Rupanya aku jadi penumpang terakhir di gerbong ini, menengok sekeliling, KAI Commuterline ini sudah kosong dan sepi, namun tak ada yang berubah dibanding saat berangkat tadi, bersih, rapi dan wangi.
Sementara itu, pintu keluar sudah penuh dengan penumpang yang mengantre mengular untuk keluar, memenuhi jalan yang tadinya lebar.

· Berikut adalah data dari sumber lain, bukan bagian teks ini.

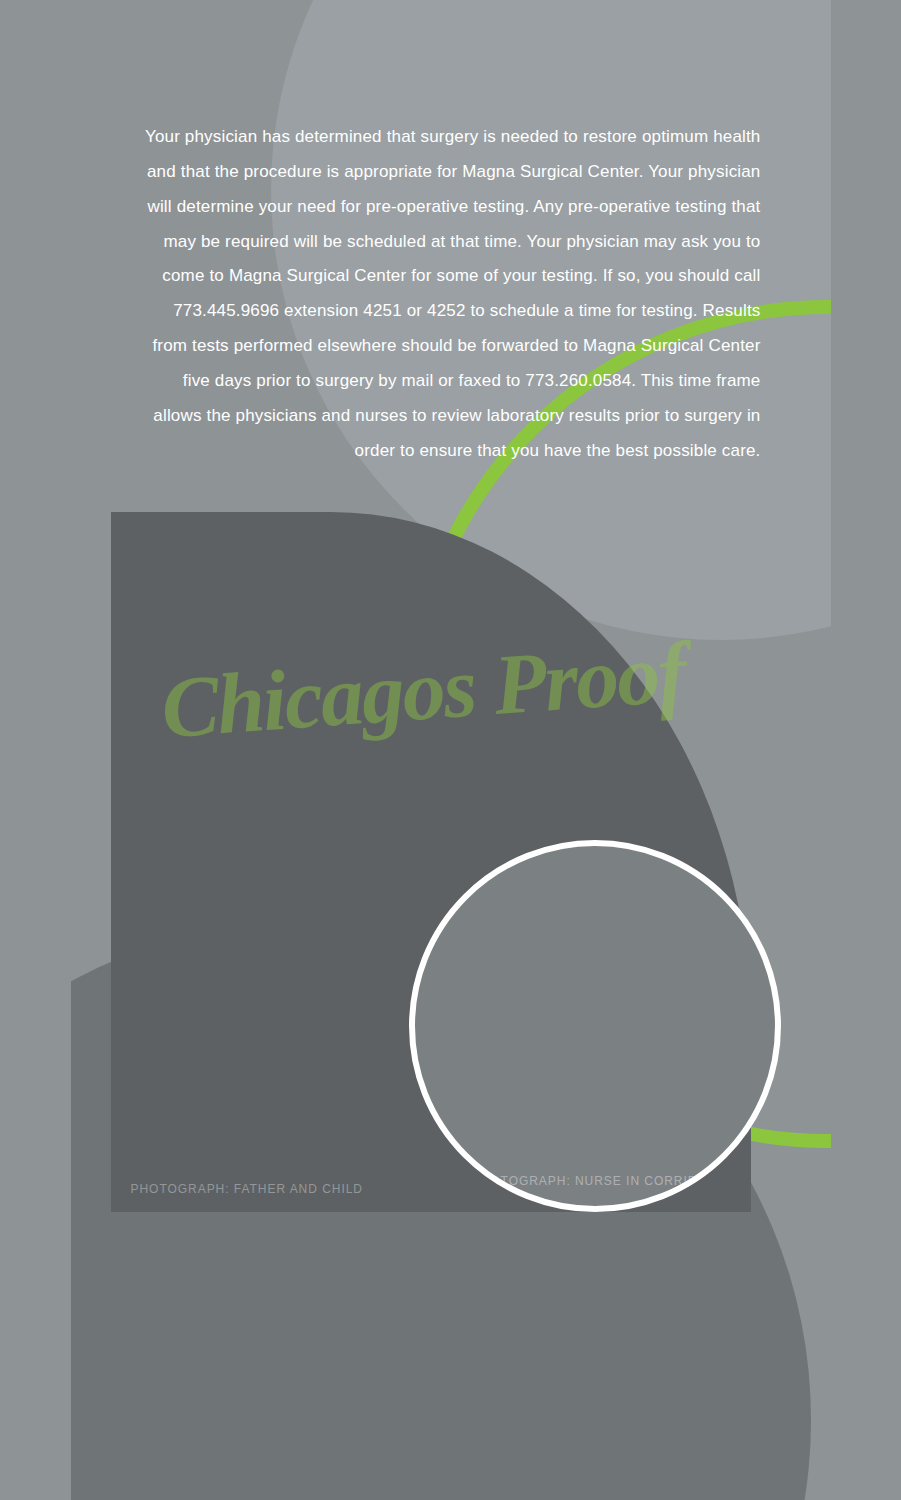Your physician has determined that surgery is needed to restore optimum health and that the procedure is appropriate for Magna Surgical Center. Your physician will determine your need for pre-operative testing. Any pre-operative testing that may be required will be scheduled at that time. Your physician may ask you to come to Magna Surgical Center for some of your testing. If so, you should call 773.445.9696 extension 4251 or 4252 to schedule a time for testing. Results from tests performed elsewhere should be forwarded to Magna Surgical Center five days prior to surgery by mail or faxed to 773.260.0584. This time frame allows the physicians and nurses to review laboratory results prior to surgery in order to ensure that you have the best possible care.
Chicagos Proof
Photograph: father and child
Photograph: nurse in corridor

Satu per satu mereka berlalu, termasuk aku, pintu keluar khusus KAI Commuterline itu kulalui dengan mudah, murah tanpa marah-marah.
Sekali lagi ingin kutanya, sudah sampaikah dia di rumah? ah, kuurungkan niatku untuk kesekiankalinya. Rasanya baru 1 jam aku tiba, sudah rindu 1 menit sesudahnya.
Lagi dan lagi, KAI Commuterline tak hanya mengantarku datang dan pergi, pun juga saksi saat menyeka air mata dan memeluk rinduku sendiri.
Bangku-bangkunya begitu tabah mendengar cerita dan keluhanku yang kuulang berkali-kali. Gerbong besinya begitu kokoh melindungi aku yang masih gigih mengejar matahari.
Relasi terakhir yang kutumpangi, selanjutnya KAI Commuterline itu terlihat diistirahatkan pada ruang di ujung Stasiun Balapan, untuk esok siap kembali melaju, meski tak bersamaku.
Setibanya di Solo, dibalik pintu KRL itu, tak lagi kulihat bayangmu yang mengantarku, tak lagi ada hangat genggammu di ujung Stasiun Tugu.
"Tangi mbok, wes sore, gek mahriban sikik, njo tak imam i"Â suara itu terdengar begitu dekat, perlahan kubuka mata sembari meregangkan otot-otot leher yang kaku.
Mimpi yang menjadi nyata ternyata bukan dongeng di buku-buku cerita saja, bahkan sosoknya kini bisa kulihat hampir setiap harinya.